── Source data ──

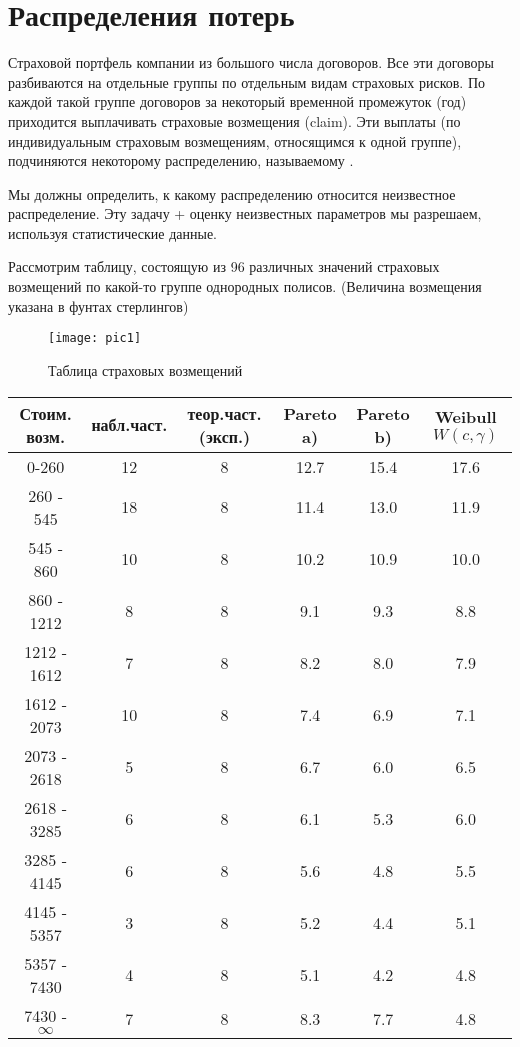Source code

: \section{Распределения потерь} %

Страховой портфель компании из большого числа договоров. Все эти договоры разбиваются на отдельные группы по отдельным видам страховых рисков. По каждой такой группе договоров за некоторый временной промежуток (год) приходится выплачивать страховые возмещения (claim). Эти выплаты (по индивидуальным страховым возмещениям, относящимся к одной группе), подчиняются некоторому распределению, называемому .

Мы должны определить, к какому распределению относится неизвестное распределение. Эту задачу + оценку неизвестных параметров мы разрешаем, используя статистические данные.

Рассмотрим таблицу, состоящую из 96 различных значений страховых возмещений по какой-то группе однородных полисов. (Величина возмещения указана в фунтах стерлингов)

\begin{figure}[h]
\centering
\texttt{[image: pic1]}
\caption{Таблица страховых возмещений}
\end{figure}



\begin{center}
	\begin{tabular}{ |c|c|c|c|c|c|} 
	 \hline
	 Стоим. возм. & набл.част. & теор.част.(эксп.) &  Pareto a) & Pareto b) & Weibull $W(c,\gamma)$ \\
	 \hline 
	 0-260 & 12 & 8 & 12.7 & 15.4 & 17.6 \\ 
	 \hline
	260 - 545 & 18 & 8 & 11.4 & 13.0 & 11.9 \\ 
	 \hline
	 545 - 860 & 10 & 8 & 10.2 & 10.9 & 10.0\\ 
	 \hline
	 860 - 1212 & 8 & 8 & 9.1 & 9.3 & 8.8 \\ 
	 \hline
	 1212 - 1612 & 7 & 8 & 8.2 & 8.0 & 7.9 \\ 
	 \hline
	 1612 - 2073 & 10 & 8 & 7.4 & 6.9 & 7.1 \\ 
	 \hline
	 2073 - 2618 & 5 & 8 & 6.7 & 6.0 & 6.5 \\ 
	 \hline
	 2618 - 3285 & 6 & 8 & 6.1 & 5.3 & 6.0 \\ 
	 \hline
	 3285 - 4145 & 6 & 8 & 5.6 & 4.8 & 5.5 \\ 
	 \hline
	 4145 - 5357 & 3 & 8 & 5.2 & 4.4 & 5.1 \\ 
	 \hline
	 5357 - 7430 & 4 & 8 & 5.1 & 4.2 & 4.8 \\ 
	 \hline
	 7430 - $\infty$ & 7 & 8 & 8.3 & 7.7 & 4.8 \\ 
	 \hline
	\end{tabular}
\end{center}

───

What to do: Copy every line from the records above that contains the word "begin".

Problem solution:
\begin{figure}[h]
\begin{center}
	\begin{tabular}{ |c|c|c|c|c|c|} 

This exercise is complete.